CLOTHING apparel and related items — toys, shirts, trousers, shoes, sandals, hats, eyeglasses, beauty products, jewelry, and all the worldly merchandis­e – take their rightful places in shelves and display racks as regularly as the four seasons come around.

The first whiff of change apparently comes from the world’s top source of consumer goods, Hong Kong, which recently announced a “Buy Nothing Day.”

It is an internatio­nal day of protest against consumeris­m which originated in Canada and has been celebrated by cutting up credit cards and pushing around empty shopping carts.

Studies say Hongkonger­s dispose of 110,000 tons of textile garments each year – an amount that would fill 25,000 Hong Kong stadiums. That is equivalent to 1,400 T-shirts being thrown out every minute. Per capita, it works out to about 15.3 kg of clothing disposed of in a year.

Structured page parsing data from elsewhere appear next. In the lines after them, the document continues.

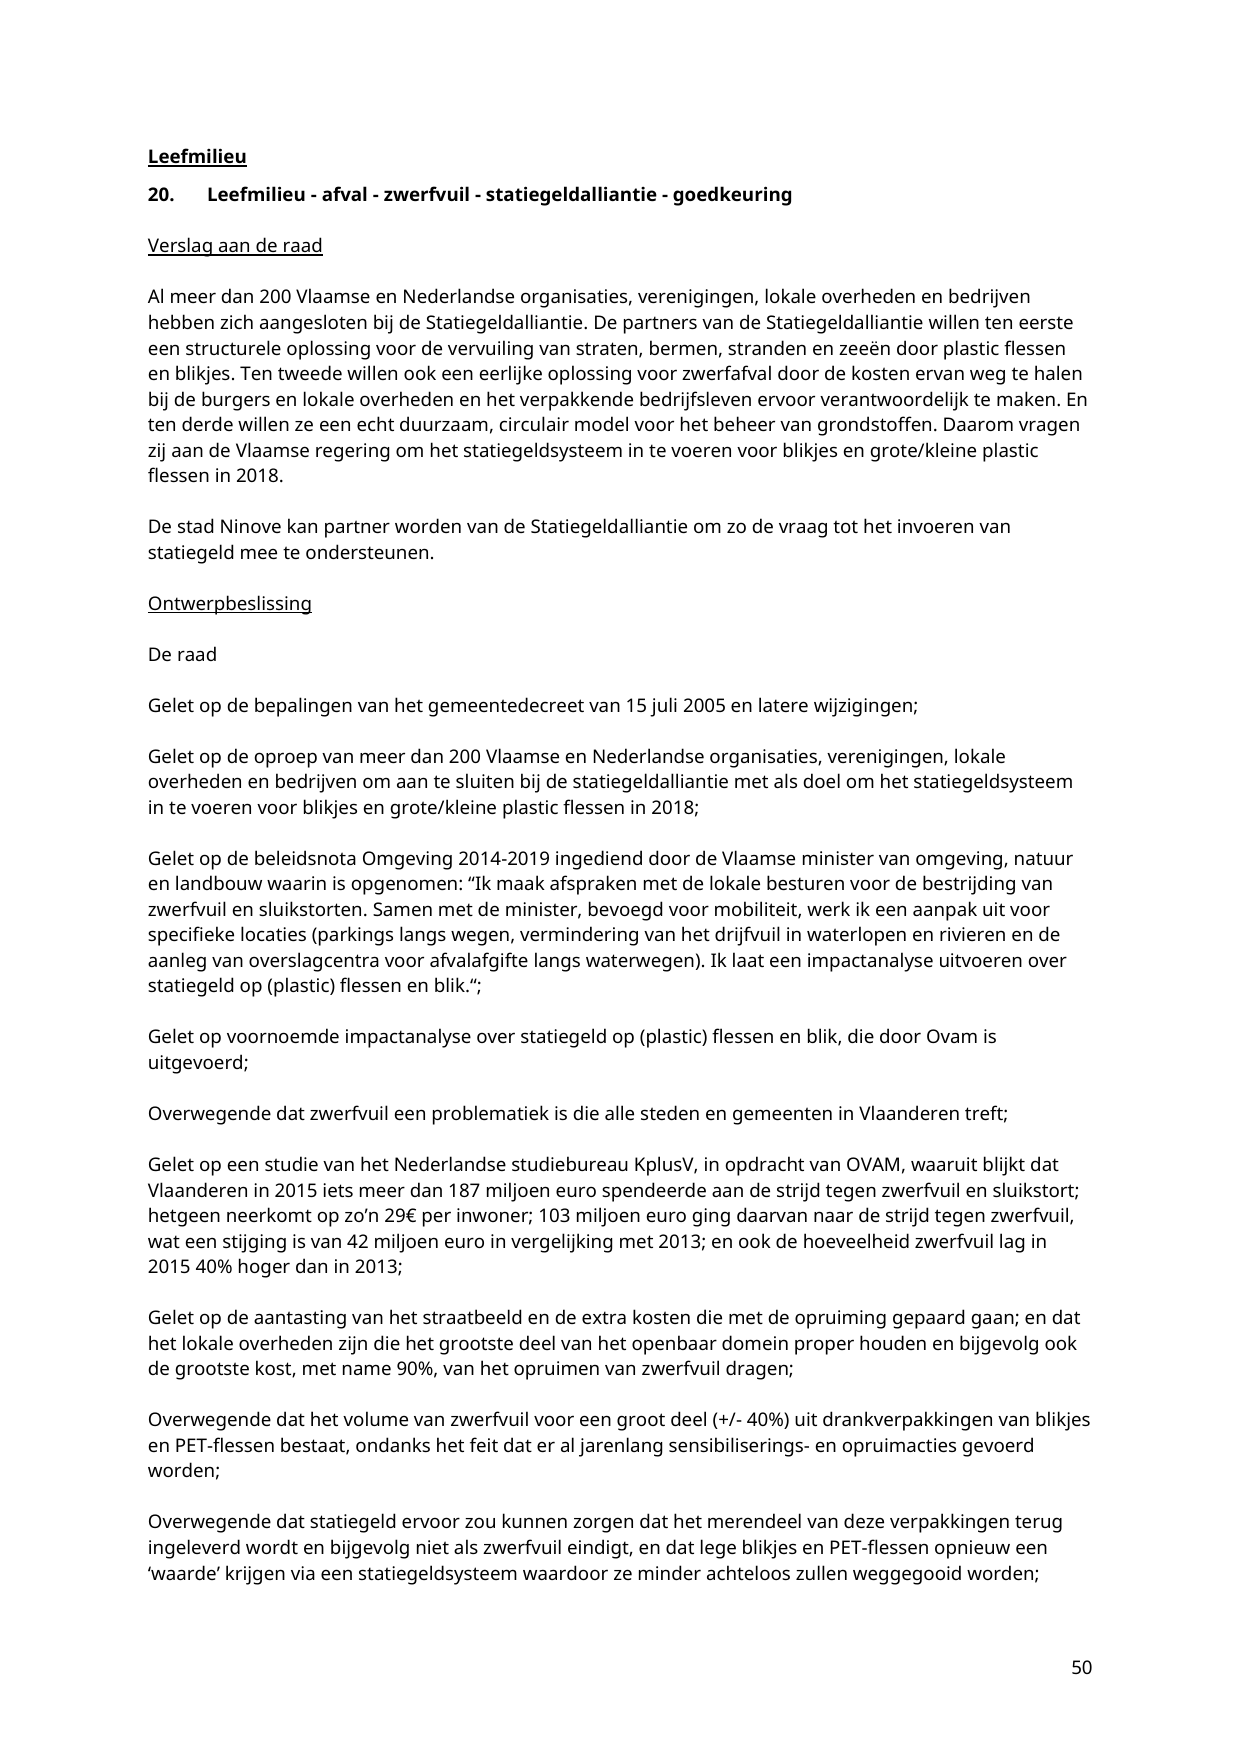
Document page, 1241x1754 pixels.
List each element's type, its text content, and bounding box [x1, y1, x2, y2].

text Overwegende dat statiegeld ervoor zou kunnen zorgen dat het merendeel van deze verpakkingen terug ingeleverd wordt en bijgevolg niet als zwerfvuil eindigt, en dat lege blikjes en PET-flessen opnieuw een ‘waarde’ krijgen via een statiegeldsysteem waardoor ze minder achteloos zullen weggegooid worden; [148, 1509, 1092, 1585]
text De stad Ninove kan partner worden van de Statiegeldalliantie om zo de vraag tot het invoeren van statiegeld mee te ondersteunen. [148, 513, 1092, 564]
text Ontwerpbeslissing [148, 590, 1092, 616]
text Al meer dan 200 Vlaamse en Nederlandse organisaties, verenigingen, lokale overheden en bedrijven hebben zich aangesloten bij de Statiegeldalliantie. De partners van de Statiegeldalliantie willen ten eerste een structurele oplossing voor de vervuiling van straten, bermen, stranden en zeeën door plastic flessen en blikjes. Ten tweede willen ook een eerlijke oplossing voor zwerfafval door de kosten ervan weg te halen bij de burgers en lokale overheden en het verpakkende bedrijfsleven ervoor verantwoordelijk te maken. En ten derde willen ze een echt duurzaam, circulair model voor het beheer van grondstoffen. Daarom vragen zij aan de Vlaamse regering om het statiegeldsysteem in te voeren voor blikjes en grote/kleine plastic flessen in 2018. [148, 284, 1092, 488]
text Gelet op voornoemde impactanalyse over statiegeld op (plastic) flessen en blik, die door Ovam is uitgevoerd; [148, 1024, 1092, 1075]
text Gelet op een studie van het Nederlandse studiebureau KplusV, in opdracht van OVAM, waaruit blijkt dat Vlaanderen in 2015 iets meer dan 187 miljoen euro spendeerde aan de strijd tegen zwerfvuil en sluikstort; hetgeen neerkomt op zo’n 29€ per inwoner; 103 miljoen euro ging daarvan naar de strijd tegen zwerfvuil, wat een stijging is van 42 miljoen euro in vergelijking met 2013; en ook de hoeveelheid zwerfvuil lag in 2015 40% hoger dan in 2013; [148, 1151, 1092, 1279]
text Gelet op de oproep van meer dan 200 Vlaamse en Nederlandse organisaties, verenigingen, lokale overheden en bedrijven om aan te sluiten bij de statiegeldalliantie met als doel om het statiegeldsysteem in te voeren voor blikjes en grote/kleine plastic flessen in 2018; [148, 743, 1092, 820]
text Gelet op de aantasting van het straatbeeld en de extra kosten die met de opruiming gepaard gaan; en dat het lokale overheden zijn die het grootste deel van het openbaar domein proper houden en bijgevolg ook de grootste kost, met name 90%, van het opruimen van zwerfvuil dragen; [148, 1304, 1092, 1381]
text Leefmilieu [148, 144, 1092, 169]
text De raad [148, 641, 1092, 667]
text Overwegende dat het volume van zwerfvuil voor een groot deel (+/- 40%) uit drankverpakkingen van blikjes en PET-flessen bestaat, ondanks het feit dat er al jarenlang sensibiliserings- en opruimacties gevoerd worden; [148, 1407, 1092, 1483]
text Verslag aan de raad [148, 233, 1092, 258]
text 20. Leefmilieu - afval - zwerfvuil - statiegeldalliantie - goedkeuring [148, 182, 1092, 207]
text Overwegende dat zwerfvuil een problematiek is die alle steden en gemeenten in Vlaanderen treft; [148, 1100, 1092, 1126]
text Gelet op de beleidsnota Omgeving 2014-2019 ingediend door de Vlaamse minister van omgeving, natuur en landbouw waarin is opgenomen: “Ik maak afspraken met de lokale besturen voor de bestrijding van zwerfvuil en sluikstorten. Samen met de minister, bevoegd voor mobiliteit, werk ik een aanpak uit voor specifieke locaties (parkings langs wegen, vermindering van het drijfvuil in waterlopen en rivieren en de aanleg van overslagcentra voor afvalafgifte langs waterwegen). Ik laat een impactanalyse uitvoeren over statiegeld op (plastic) flessen en blik.“; [148, 845, 1092, 998]
text Gelet op de bepalingen van het gemeentedecreet van 15 juli 2005 en latere wijzigingen; [148, 692, 1092, 718]
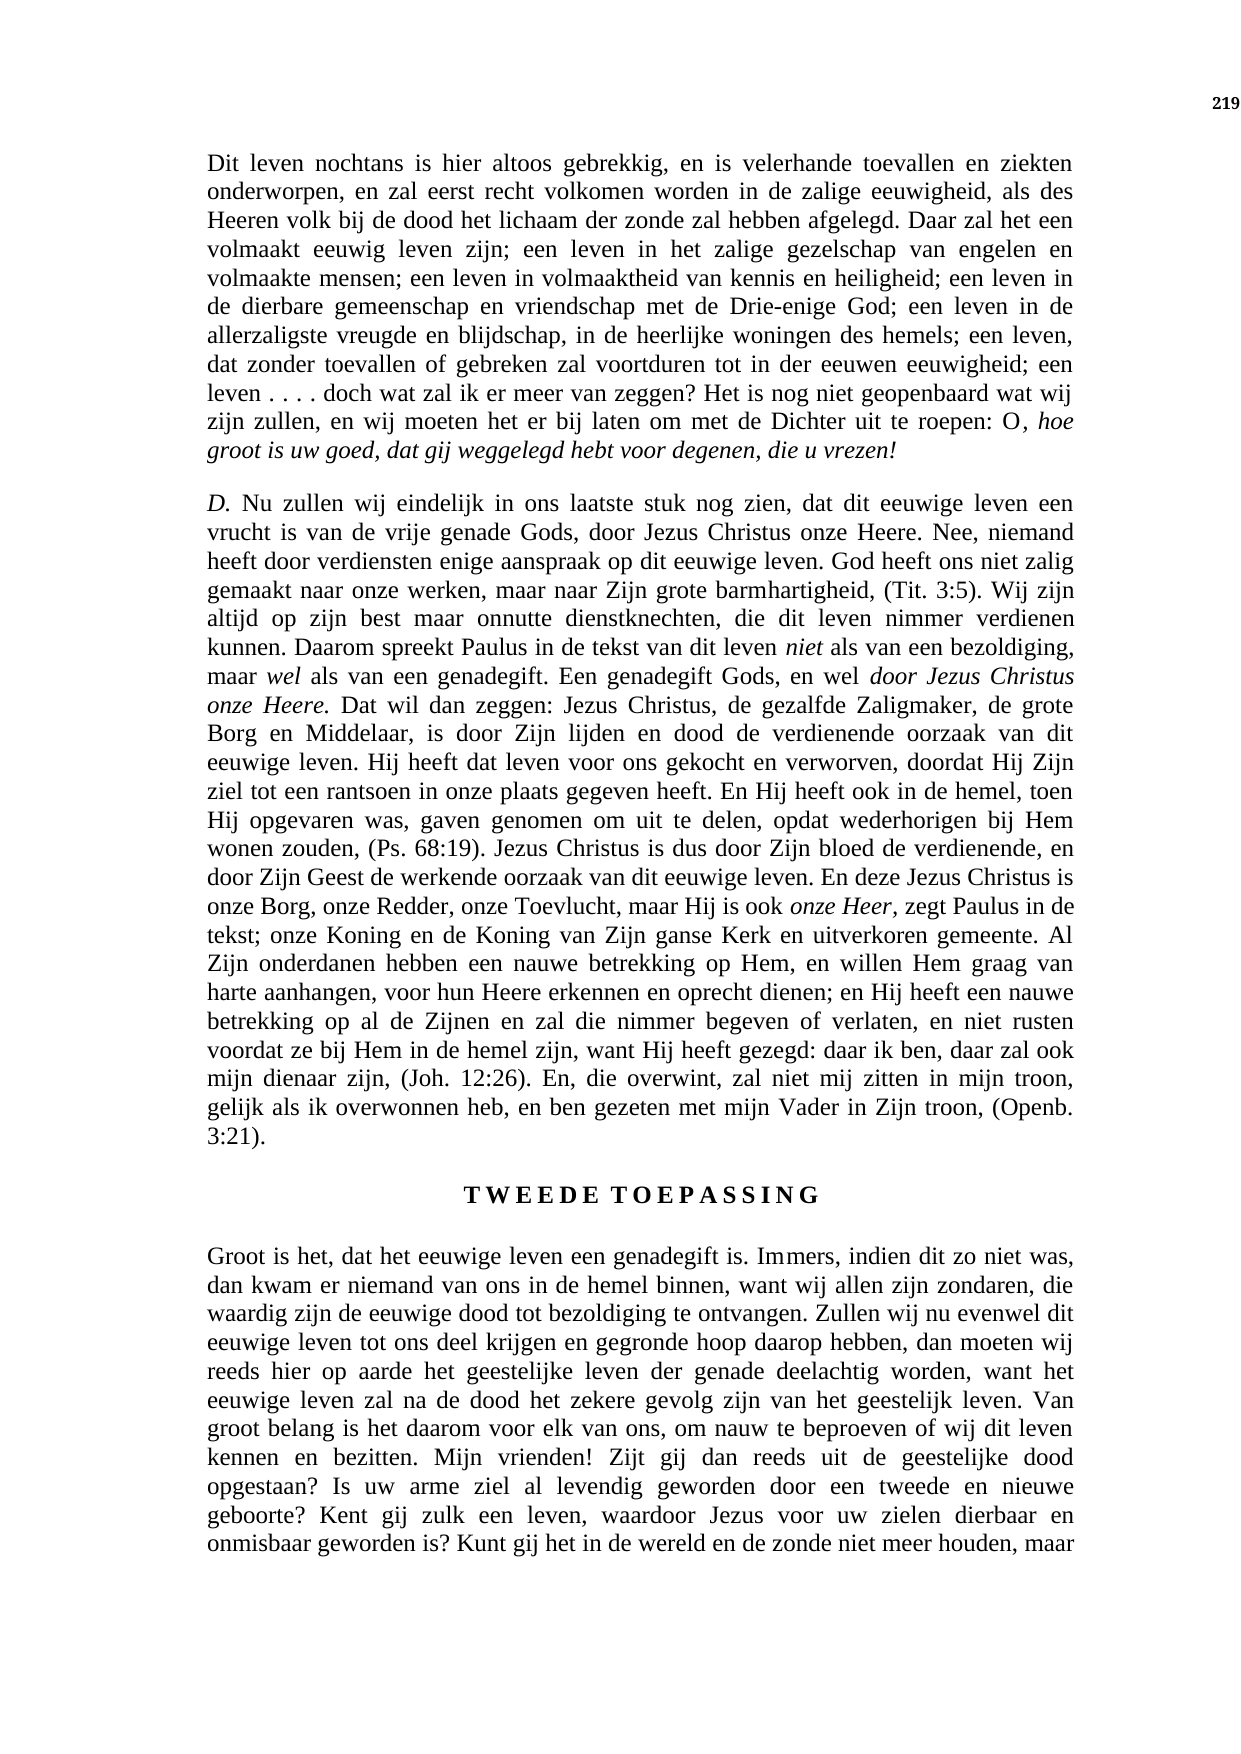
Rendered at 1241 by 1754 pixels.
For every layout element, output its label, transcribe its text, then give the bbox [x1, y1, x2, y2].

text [207, 148, 1074, 464]
text D. Nu zullen wij eindelijk in ons laatste stuk nog zien, dat dit eeuwige leven een vrucht is van de vrije genade Gods, door Jezus Christus onze Heere. Nee, niemand heeft door verdiensten enige aanspraak op dit eeuwige leven. God heeft ons niet zalig gemaakt naar onze werken, maar naar Zijn grote barmhartigheid, (Tit. 3:5). Wij zijn altijd op zijn best maar onnutte dienstknechten, die dit leven nimmer verdienen kunnen. Daarom spreekt Paulus in de tekst van dit leven niet als van een bezoldiging, maar wel als van een genadegift. Een genadegift Gods, en wel door Jezus Christus onze Heere. Dat wil dan zeggen: Jezus Christus, de gezalfde Zaligmaker, de grote Borg en Middelaar, is door Zijn lijden en dood de verdienende oorzaak van dit eeuwige leven. Hij heeft dat leven voor ons gekocht en verworven, doordat Hij Zijn ziel tot een rantsoen in onze plaats gegeven heeft. En Hij heeft ook in de hemel, toen Hij opgevaren was, gaven genomen om uit te delen, opdat wederhorigen bij Hem wonen zouden, (Ps. 68:19). Jezus Christus is dus door Zijn bloed de verdienende, en door Zijn Geest de werkende oorzaak van dit eeuwige leven. En deze Jezus Christus is onze Borg, onze Redder, onze Toevlucht, maar Hij is ook onze Heer, zegt Paulus in de tekst; onze Koning en de Koning van Zijn ganse Kerk en uitverkoren gemeente. Al Zijn onderdanen hebben een nauwe betrekking op Hem, en willen Hem graag van harte aanhangen, voor hun Heere erkennen en oprecht dienen; en Hij heeft een nauwe betrekking op al de Zijnen en zal die nimmer begeven of verlaten, en niet rusten voordat ze bij Hem in de hemel zijn, want Hij heeft gezegd: daar ik ben, daar zal ook mijn dienaar zijn, (Joh. 12:26). En, die overwint, zal niet mij zitten in mijn troon, gelijk als ik overwonnen heb, en ben gezeten met mijn Vader in Zijn troon, (Openb. 3:21). [207, 488, 1075, 1150]
text TWEEDE TOEPASSING [207, 1180, 1075, 1209]
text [207, 1241, 1075, 1557]
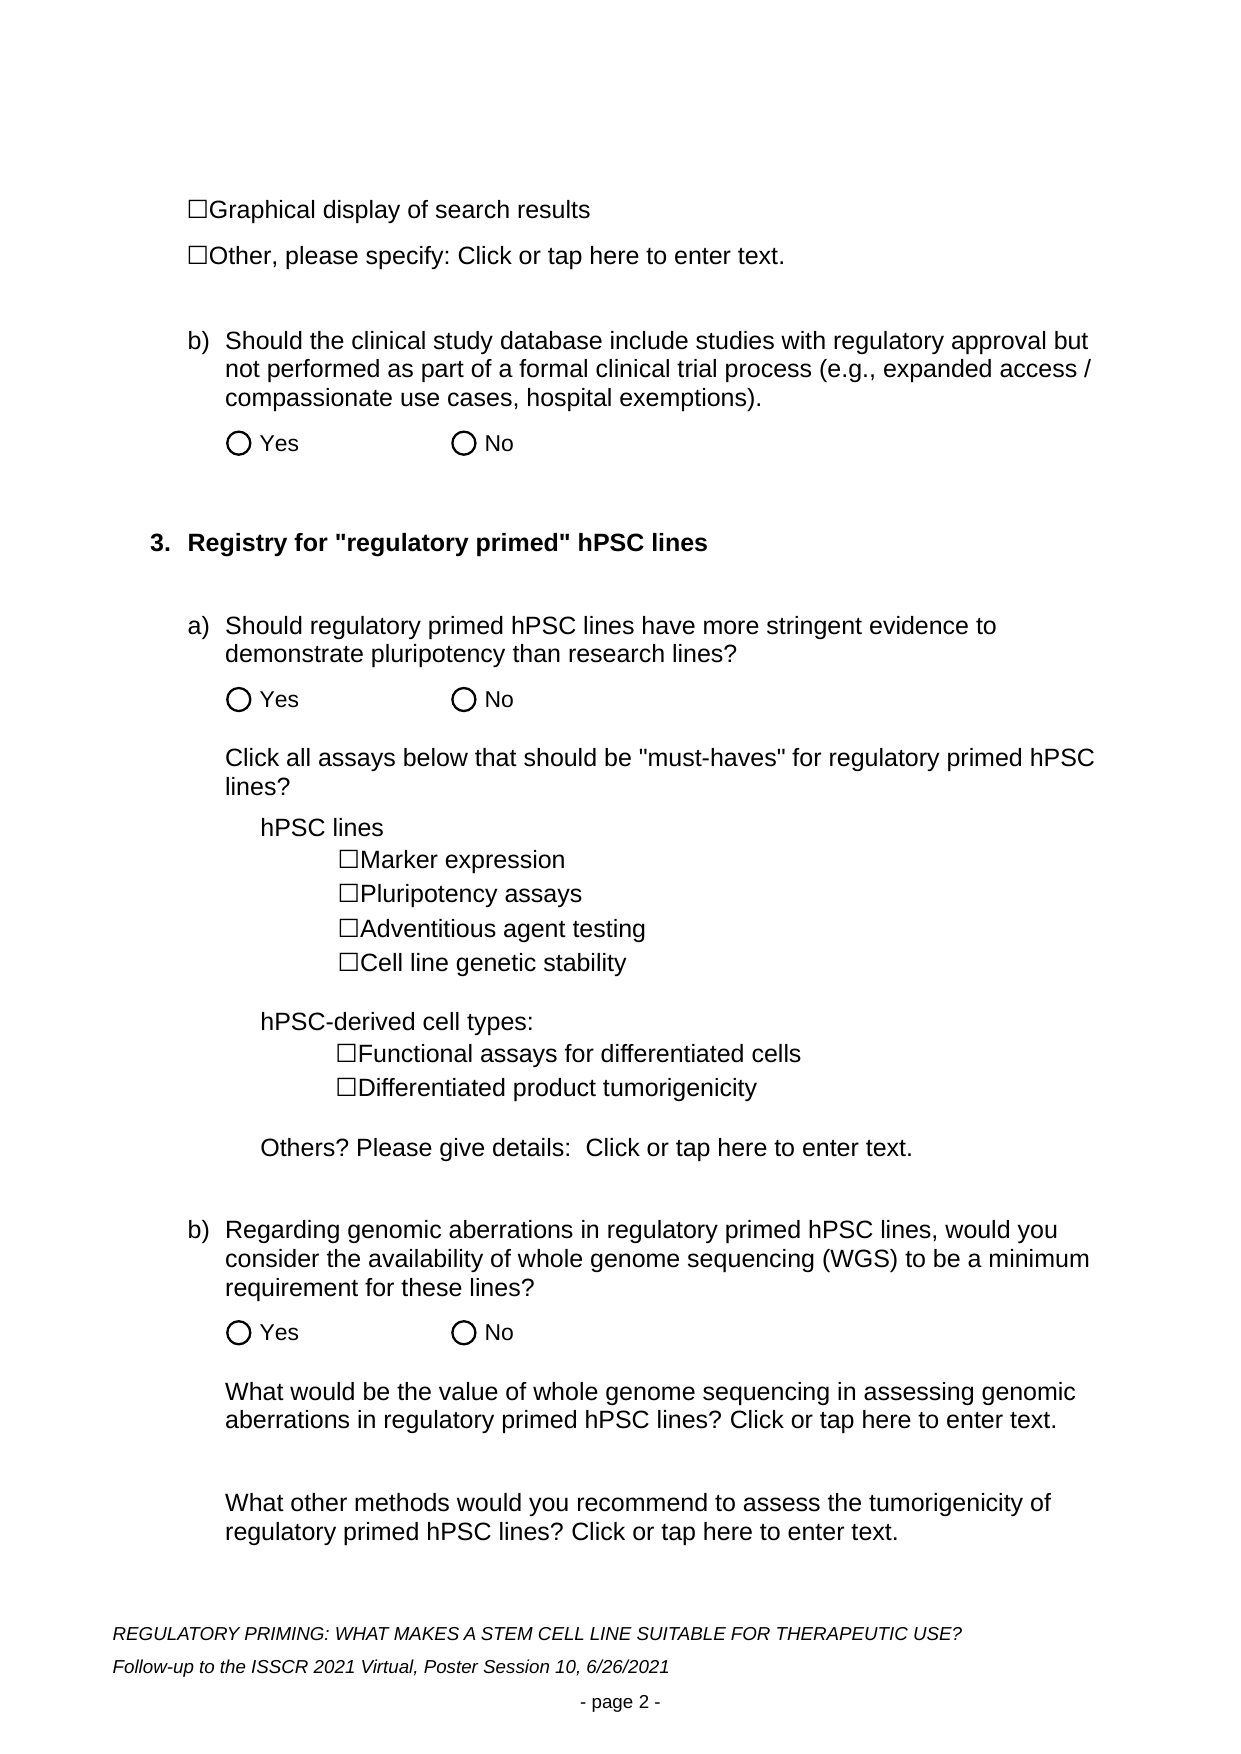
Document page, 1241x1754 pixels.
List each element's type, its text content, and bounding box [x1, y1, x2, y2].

That is the exact opposite of the Black Friday sales in the US, which comes a day after Thanksgivi­ng. Hordes of buyers would rush into department stores to grab anything that they can afford to carry home because prices are so cheap.

Many of the stuffs they bought usually end up in the garage, waiting for the day when they would be of use.

Meanwhile, in many parts of the world, multitudes go hungry. Many have nothing to wear. The food the poor bring to their tables are either poisoned, contaminat­ed, or both.

And as the world’s poor grow in number, so does the number of billionair­es. There were 1,645 billionair­es in 2014, with a combined wealth of $6.4 trillion.

There is an inverse proportion when it comes to wealth. The more it accumulate­s in the hands of a few, the less the majority of the poor will share those wealth.

So, is the time to join the bandwagon of Buy Nothing Day ripe?

Yes, it should have been yesterday. But it’s not too late.

Let us hope that this movement snowball worldwide and reach a point where the rich stop their mad rush for turning out consumer products at the cost of depleted natural resources.